Девушка ответила на приветствие по — итальянски, но Баруччи сразу уловил в ее выговоре созвучья, изобличавшие ее неитальянское происхождение, и вполголоса спросил:
— Форестьера?[1]
Марио утвердительно кивнул головой, а Беппина тихо добавила:
— Русская.
Баруччи никогда не видел русских, и его представления об этом далеком народе не отличались большой точностью. Так, например, он был убежден, что все русские женщины огромного роста, неуклюжие и говорят басом. Поэтому с особым любопытством он посмотрел вслед золотоволосой девушке. Она была скорее миниатюрна, чем громоздка, и ее голос совсем не напоминал баса. Но больше всего поразили Баруччи ее волосы. Их цвет напоминал светлое золото. Таких волос не найти во всей Италии.
— Белла рагацца,[2] — восхищенно проговорил он. Марио и Беппина в знак согласия кивнули головами. Беппина добавила:
— Революционерка, беглая… Русский царь хотел ее удушить…
— Удушить?! Ее? Но за что? — искренне удивился Баруччи.
Марио посмотрел на жену, на Баруччи, снова на жену и не совсем решительно предложил:
— Вот что, женка… А что если мы предложим ему работу у нас?..
И еще раз обласкал взглядом богатырскую грудь Баруччи. Беппина также обвела деловитым взглядом всю фигуру молодого соотечественника и, видимо, учитывая его силы, сочувственно поддержала:
— Я не думаю, чтобы это было совсем плохо!

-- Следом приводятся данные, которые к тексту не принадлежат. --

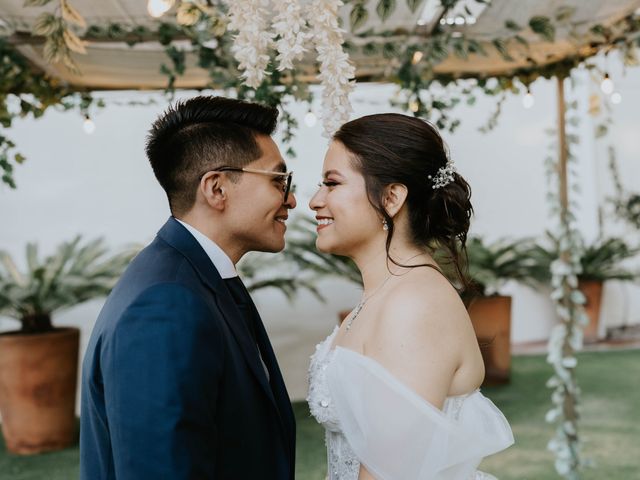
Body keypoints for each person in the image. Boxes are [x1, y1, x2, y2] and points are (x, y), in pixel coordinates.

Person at [80, 96, 297, 479]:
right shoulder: (165, 304)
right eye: (279, 180)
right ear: (216, 189)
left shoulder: (194, 280)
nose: (291, 199)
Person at [307, 113, 514, 479]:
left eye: (332, 183)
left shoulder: (415, 305)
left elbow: (391, 472)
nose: (314, 201)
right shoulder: (385, 294)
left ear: (391, 197)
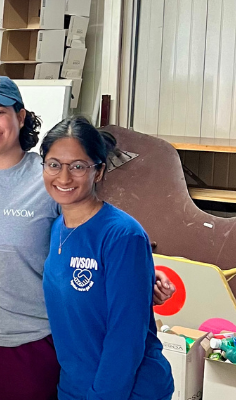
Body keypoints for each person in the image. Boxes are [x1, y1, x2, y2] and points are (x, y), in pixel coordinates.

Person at [0, 75, 176, 400]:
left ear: (20, 117)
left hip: (29, 342)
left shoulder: (48, 177)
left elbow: (99, 232)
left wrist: (142, 274)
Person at [40, 116, 173, 399]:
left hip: (126, 389)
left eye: (78, 166)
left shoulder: (121, 235)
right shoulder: (57, 227)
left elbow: (126, 338)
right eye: (54, 165)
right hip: (76, 384)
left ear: (98, 171)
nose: (63, 178)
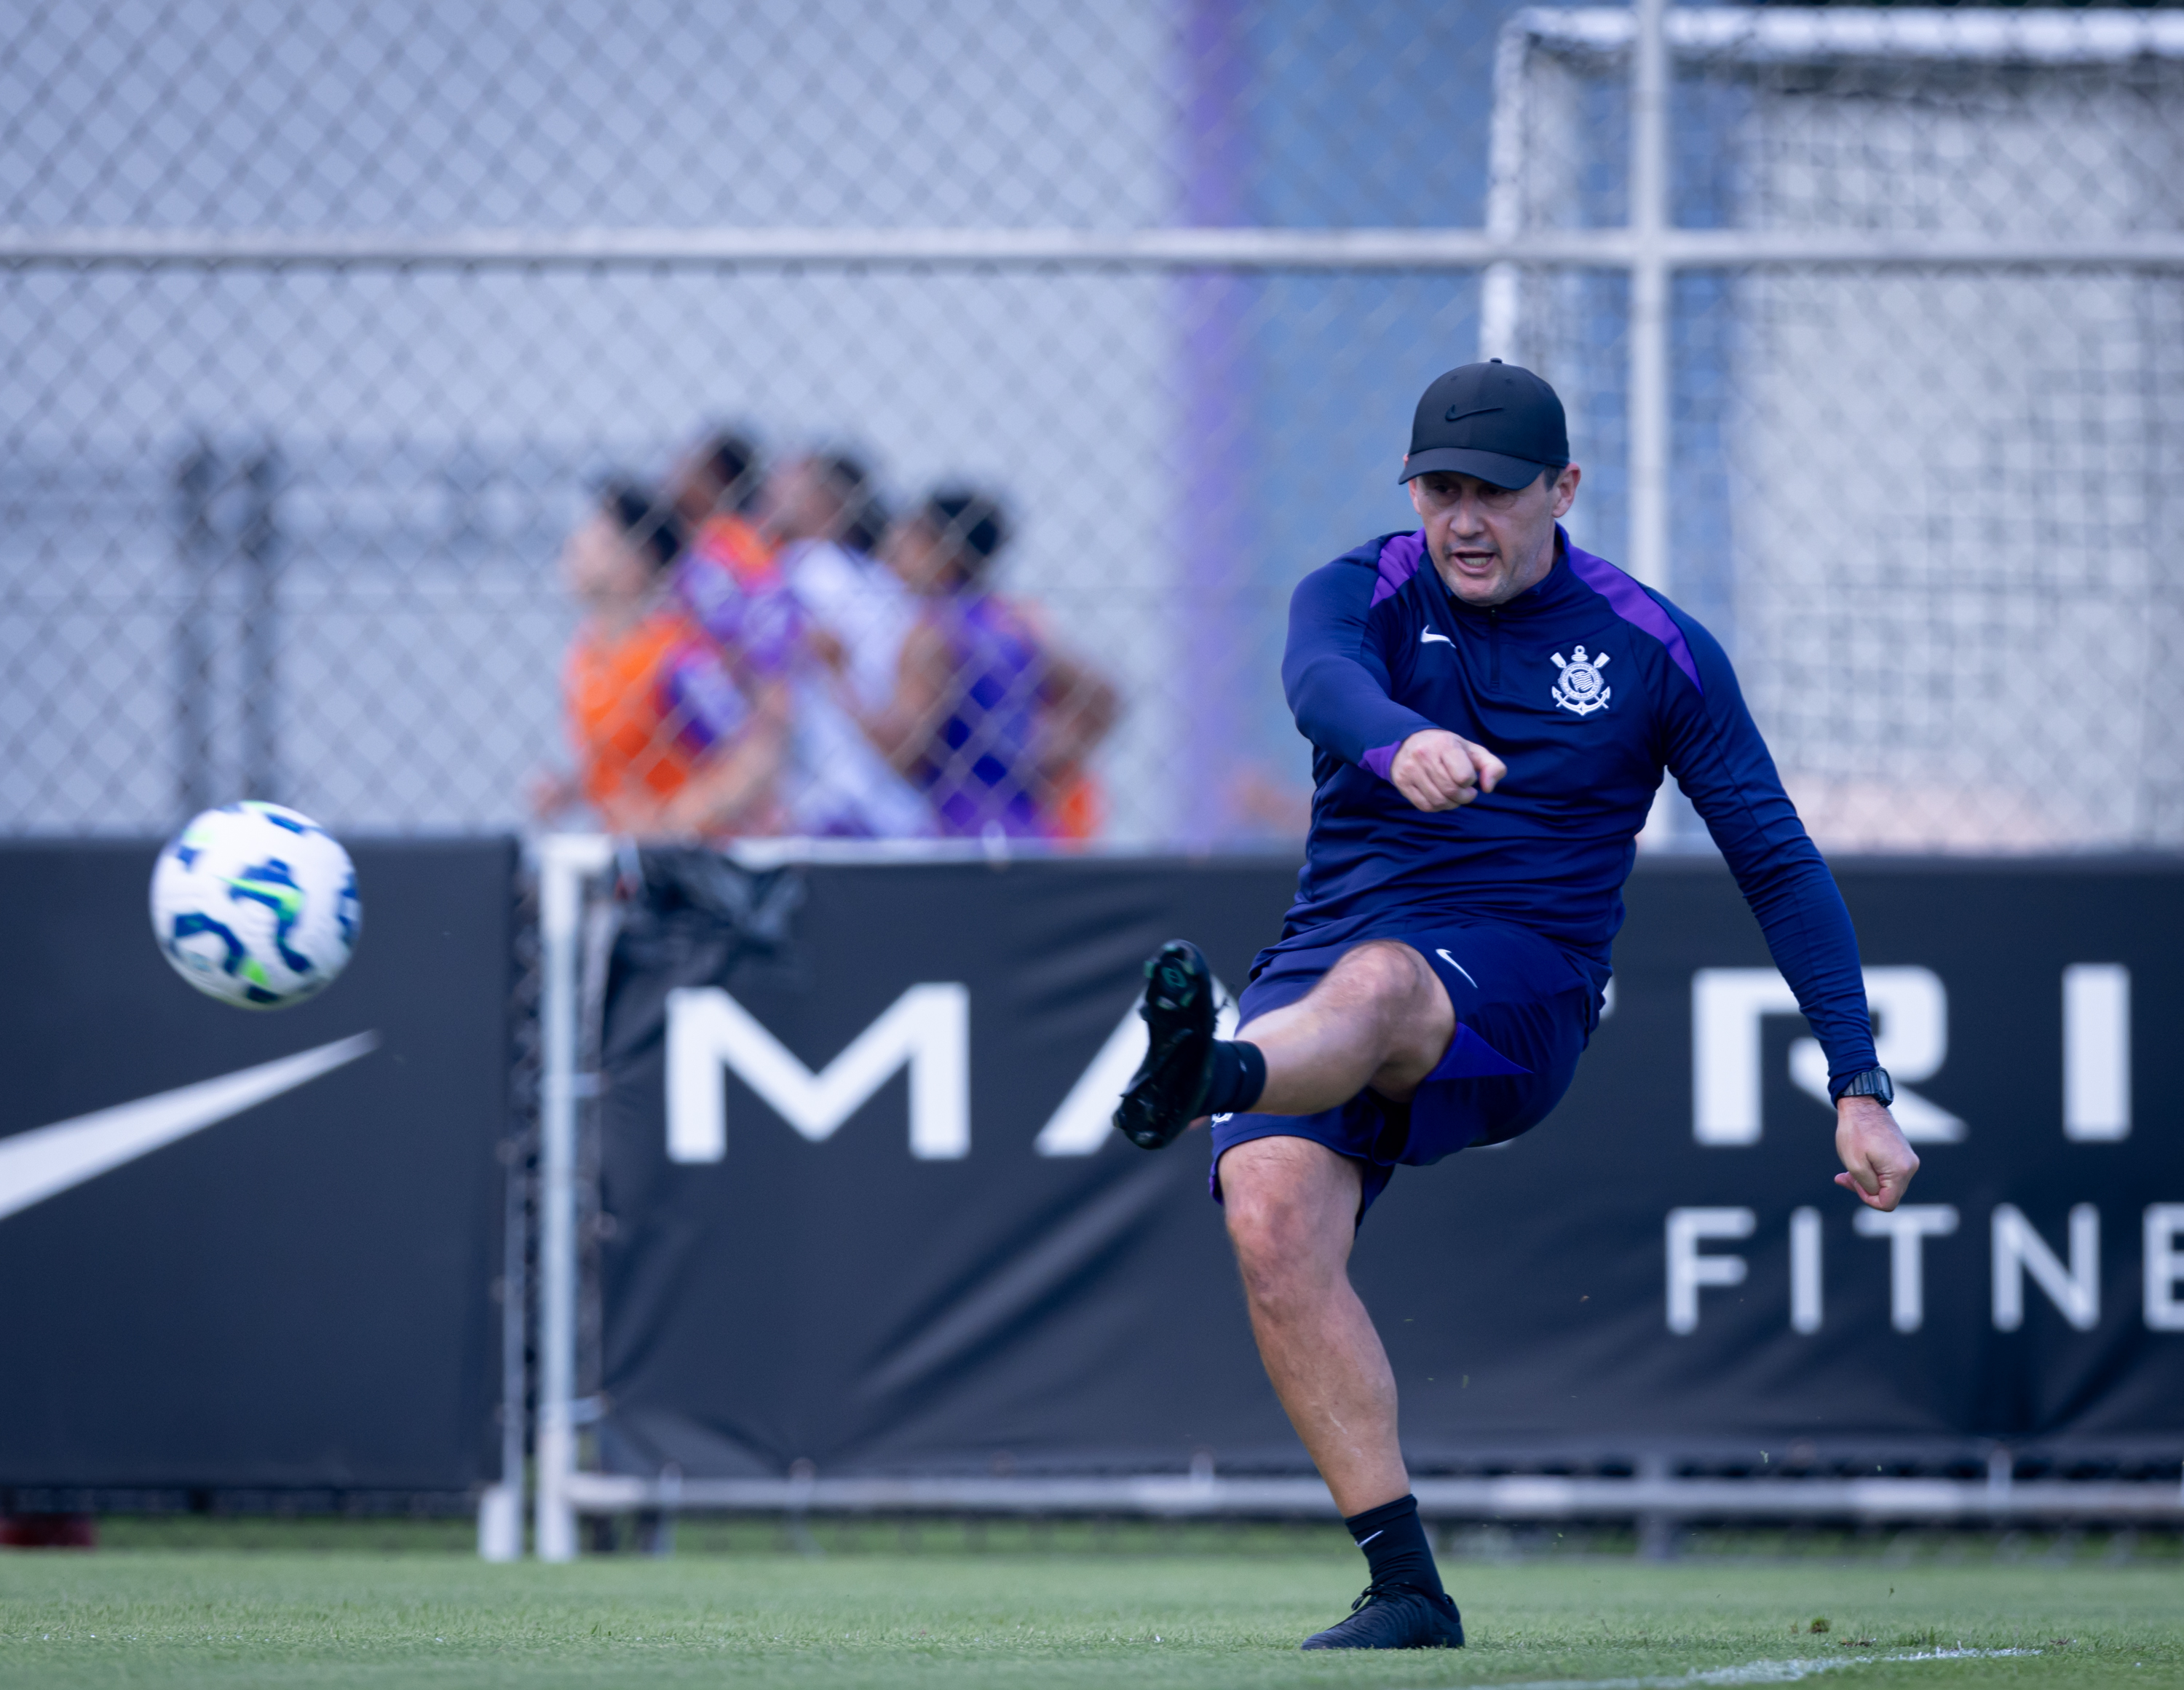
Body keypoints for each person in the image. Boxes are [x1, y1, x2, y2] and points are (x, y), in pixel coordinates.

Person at [1112, 362, 1918, 1650]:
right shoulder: (1360, 588)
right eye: (1440, 489)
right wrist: (1395, 742)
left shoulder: (1655, 649)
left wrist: (1859, 1084)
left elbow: (1775, 857)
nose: (1464, 519)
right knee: (1270, 1222)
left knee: (1381, 987)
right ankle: (1408, 1590)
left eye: (1494, 491)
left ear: (1564, 489)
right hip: (1324, 965)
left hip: (1521, 992)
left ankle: (1211, 1073)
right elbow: (1318, 683)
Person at [852, 489, 1117, 840]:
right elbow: (1102, 698)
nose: (891, 554)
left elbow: (906, 753)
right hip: (1024, 820)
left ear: (942, 550)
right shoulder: (1012, 625)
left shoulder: (934, 632)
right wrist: (1048, 758)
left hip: (951, 827)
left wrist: (839, 678)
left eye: (907, 540)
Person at [544, 481, 786, 837]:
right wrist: (571, 792)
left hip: (694, 861)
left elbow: (755, 759)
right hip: (632, 858)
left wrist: (672, 821)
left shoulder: (673, 658)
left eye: (596, 536)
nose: (575, 546)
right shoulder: (586, 652)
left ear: (635, 562)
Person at [761, 450, 935, 837]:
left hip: (824, 793)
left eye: (787, 483)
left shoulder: (803, 567)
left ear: (824, 499)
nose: (769, 492)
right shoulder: (885, 581)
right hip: (892, 796)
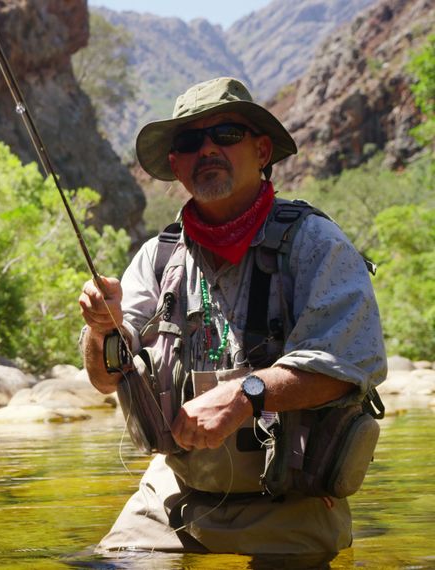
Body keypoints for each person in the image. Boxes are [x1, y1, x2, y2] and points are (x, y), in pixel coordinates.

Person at [78, 77, 387, 556]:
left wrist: (247, 395)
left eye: (225, 134)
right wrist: (101, 329)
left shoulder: (316, 243)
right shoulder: (156, 259)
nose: (207, 150)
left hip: (291, 498)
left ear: (262, 151)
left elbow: (347, 370)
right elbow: (103, 378)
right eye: (189, 142)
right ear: (175, 164)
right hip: (173, 494)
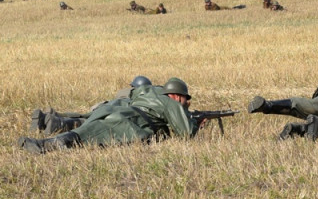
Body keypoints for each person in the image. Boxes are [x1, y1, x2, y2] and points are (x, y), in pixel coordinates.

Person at [18, 78, 198, 154]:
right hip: (129, 123)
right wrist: (194, 121)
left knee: (84, 127)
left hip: (119, 111)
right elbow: (186, 133)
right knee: (84, 136)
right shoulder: (171, 103)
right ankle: (42, 145)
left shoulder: (152, 93)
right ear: (178, 95)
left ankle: (47, 133)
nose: (184, 103)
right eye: (184, 99)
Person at [30, 76, 153, 136]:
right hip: (116, 111)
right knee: (85, 122)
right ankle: (57, 124)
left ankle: (53, 116)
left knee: (84, 116)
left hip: (104, 106)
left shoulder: (123, 92)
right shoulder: (141, 96)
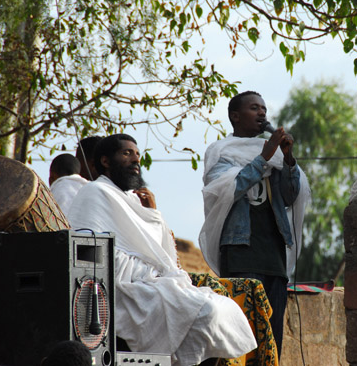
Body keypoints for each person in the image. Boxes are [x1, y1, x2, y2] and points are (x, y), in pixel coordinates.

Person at [68, 134, 256, 366]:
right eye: (127, 154)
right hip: (121, 286)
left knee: (224, 310)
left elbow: (161, 253)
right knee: (206, 312)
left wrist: (153, 214)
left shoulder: (134, 199)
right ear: (106, 161)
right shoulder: (94, 193)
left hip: (153, 280)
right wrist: (147, 274)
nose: (135, 160)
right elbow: (92, 255)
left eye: (137, 154)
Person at [199, 91, 311, 358]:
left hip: (274, 256)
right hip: (241, 252)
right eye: (254, 108)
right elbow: (230, 189)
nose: (262, 113)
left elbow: (290, 197)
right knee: (242, 336)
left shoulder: (273, 155)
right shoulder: (220, 152)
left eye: (263, 108)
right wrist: (265, 156)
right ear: (235, 116)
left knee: (272, 339)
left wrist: (288, 159)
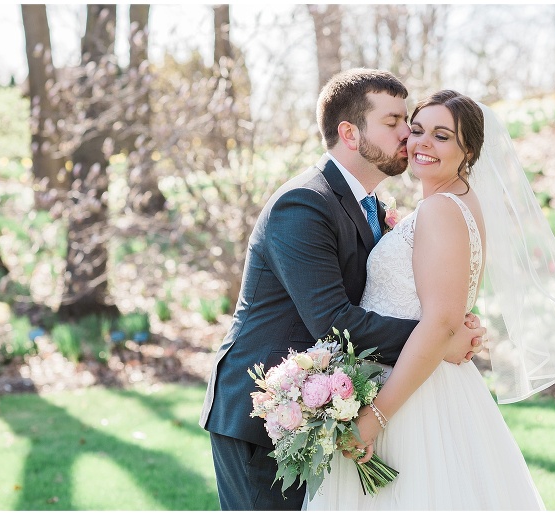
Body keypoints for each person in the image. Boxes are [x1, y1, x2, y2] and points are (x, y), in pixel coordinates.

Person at [198, 70, 486, 511]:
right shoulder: (303, 203)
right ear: (350, 134)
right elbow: (333, 320)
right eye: (394, 122)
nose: (407, 135)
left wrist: (445, 323)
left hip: (330, 406)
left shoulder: (372, 208)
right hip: (266, 415)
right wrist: (439, 339)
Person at [305, 91, 555, 510]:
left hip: (410, 397)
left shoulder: (440, 209)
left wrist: (375, 418)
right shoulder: (456, 203)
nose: (422, 143)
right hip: (420, 380)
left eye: (442, 136)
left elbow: (441, 323)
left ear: (469, 151)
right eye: (417, 130)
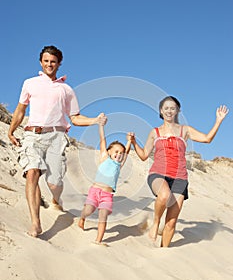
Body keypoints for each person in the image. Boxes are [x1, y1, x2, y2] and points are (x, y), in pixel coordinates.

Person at [8, 45, 107, 237]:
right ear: (40, 62)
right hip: (32, 135)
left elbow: (75, 118)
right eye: (46, 61)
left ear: (59, 64)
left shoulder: (66, 90)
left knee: (54, 183)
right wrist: (11, 130)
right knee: (32, 173)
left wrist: (95, 120)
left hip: (57, 137)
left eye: (53, 61)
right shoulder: (30, 83)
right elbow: (20, 110)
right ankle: (35, 223)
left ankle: (55, 199)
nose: (49, 64)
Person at [129, 96, 229, 247]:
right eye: (166, 108)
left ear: (177, 111)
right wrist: (134, 142)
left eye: (173, 108)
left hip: (179, 177)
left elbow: (207, 139)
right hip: (158, 173)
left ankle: (163, 252)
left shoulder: (185, 130)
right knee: (164, 195)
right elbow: (143, 155)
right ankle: (156, 223)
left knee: (171, 222)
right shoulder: (155, 132)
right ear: (161, 111)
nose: (169, 111)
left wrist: (218, 120)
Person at [78, 123, 132, 245]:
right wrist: (101, 126)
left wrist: (129, 141)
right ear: (108, 151)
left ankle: (98, 240)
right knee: (89, 210)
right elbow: (103, 140)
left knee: (103, 216)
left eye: (121, 153)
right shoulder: (104, 158)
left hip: (107, 195)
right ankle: (82, 217)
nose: (119, 154)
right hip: (95, 191)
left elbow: (127, 152)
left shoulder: (119, 165)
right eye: (116, 151)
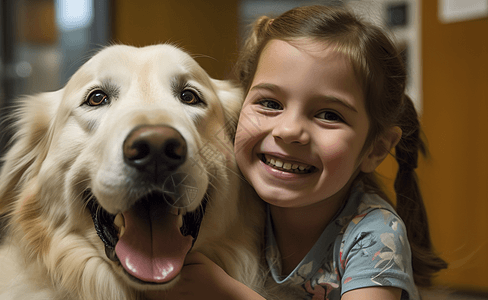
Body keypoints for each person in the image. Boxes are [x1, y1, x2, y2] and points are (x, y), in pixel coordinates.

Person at [146, 5, 447, 300]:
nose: (289, 131)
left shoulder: (375, 236)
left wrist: (228, 292)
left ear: (376, 149)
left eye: (329, 115)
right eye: (270, 104)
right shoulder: (240, 204)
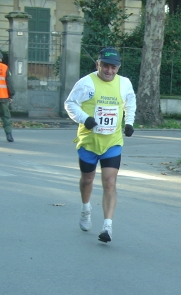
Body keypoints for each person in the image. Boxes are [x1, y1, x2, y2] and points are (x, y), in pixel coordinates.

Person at [64, 47, 136, 243]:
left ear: (118, 68)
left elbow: (130, 103)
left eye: (113, 67)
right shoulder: (86, 83)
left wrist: (129, 122)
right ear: (98, 64)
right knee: (87, 180)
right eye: (105, 66)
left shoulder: (124, 84)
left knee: (110, 182)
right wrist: (85, 118)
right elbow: (70, 104)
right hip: (88, 141)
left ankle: (107, 226)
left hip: (112, 142)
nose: (109, 71)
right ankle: (86, 208)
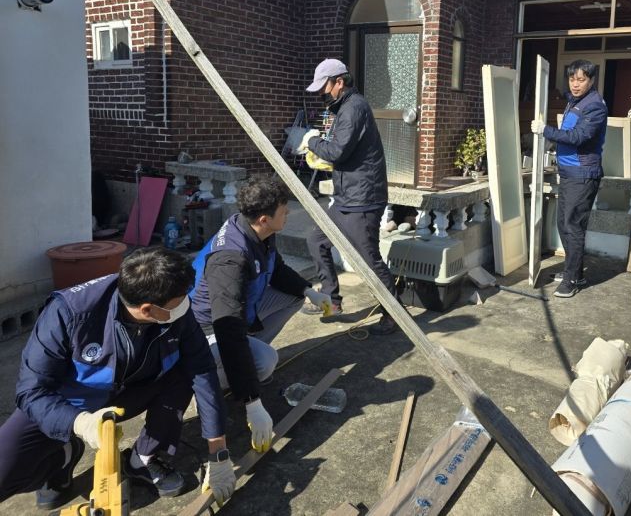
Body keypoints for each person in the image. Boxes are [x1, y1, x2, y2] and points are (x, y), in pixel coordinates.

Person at [0, 248, 236, 510]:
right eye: (180, 301)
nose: (186, 304)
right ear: (147, 309)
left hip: (129, 393)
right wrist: (77, 423)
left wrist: (219, 452)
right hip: (71, 404)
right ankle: (62, 456)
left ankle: (143, 458)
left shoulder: (171, 303)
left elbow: (201, 367)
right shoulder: (68, 313)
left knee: (184, 370)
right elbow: (31, 392)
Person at [190, 175, 331, 452]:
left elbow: (275, 268)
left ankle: (247, 355)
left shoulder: (259, 233)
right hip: (206, 329)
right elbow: (228, 330)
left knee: (293, 296)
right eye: (284, 211)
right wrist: (252, 401)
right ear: (264, 218)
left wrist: (308, 291)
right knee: (266, 362)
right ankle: (205, 381)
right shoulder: (229, 259)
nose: (288, 214)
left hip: (240, 311)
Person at [298, 58, 399, 335]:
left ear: (339, 82)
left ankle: (394, 314)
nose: (322, 94)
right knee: (316, 239)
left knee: (368, 260)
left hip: (363, 200)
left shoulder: (354, 108)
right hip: (347, 197)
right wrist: (322, 154)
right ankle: (333, 302)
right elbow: (344, 153)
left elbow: (338, 151)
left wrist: (312, 141)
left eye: (324, 87)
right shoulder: (344, 108)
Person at [531, 59, 607, 298]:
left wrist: (546, 131)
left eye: (581, 79)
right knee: (563, 224)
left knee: (573, 226)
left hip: (583, 175)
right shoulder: (575, 102)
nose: (575, 84)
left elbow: (579, 137)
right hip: (569, 173)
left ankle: (573, 279)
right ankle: (573, 271)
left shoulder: (595, 105)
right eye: (572, 79)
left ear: (591, 81)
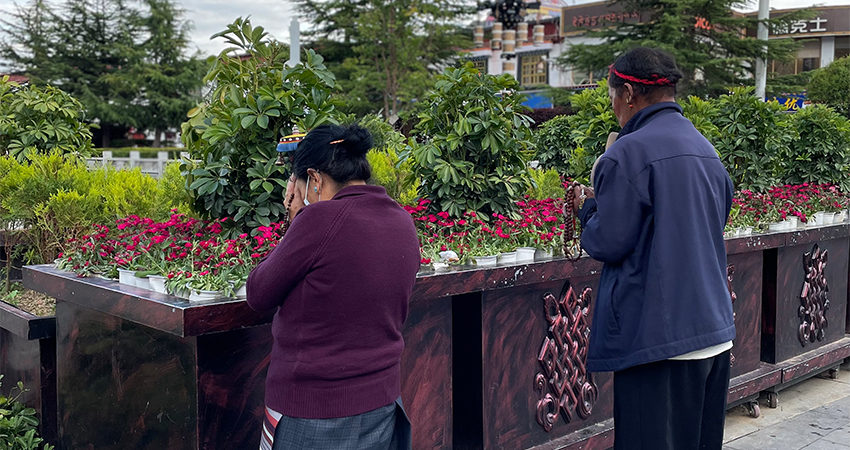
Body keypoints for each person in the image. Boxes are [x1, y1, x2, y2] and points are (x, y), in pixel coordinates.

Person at [570, 47, 736, 450]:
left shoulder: (627, 152)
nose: (613, 107)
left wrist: (587, 210)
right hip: (713, 333)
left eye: (612, 96)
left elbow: (609, 241)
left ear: (628, 94)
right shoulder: (705, 149)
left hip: (657, 341)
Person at [246, 124, 421, 450]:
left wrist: (295, 218)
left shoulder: (318, 220)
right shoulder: (402, 220)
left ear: (314, 179)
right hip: (382, 403)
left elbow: (258, 292)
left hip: (314, 411)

— Как вас зовут? — спросил Марио и, получив ответ, предложил: — Идем, потолкуем! Мы заарендовали вот эту самую пустошь под гвоздичную плантацию. Тут будет немало работы!..
— Никакой работы я не боюсь! — поторопился согласиться Баруччи. — Я работал на гвоздике.
— Придется повозиться с землей, — продолжал Марио, — она здорово загажена. Мусор, камни, сорная трава…
— Вижу, знаю! — торопливо соглашался Баруччи, — мусор, камни, сорная трава, да, да…
— Будет много поливки!
— Да, да, и поливки!..
В этот вечер, в первый раз за четыре дня, Баруччи ел суп из лука и белого хлеба, макароны с томатами и пил кьянти. Его жилищем была сколоченная из жидких тесин хижина на пустоши. Марио и Беппина помещались тут же.
С утра следующего дня все втроем принялись за трудную работу по очистке пустоши.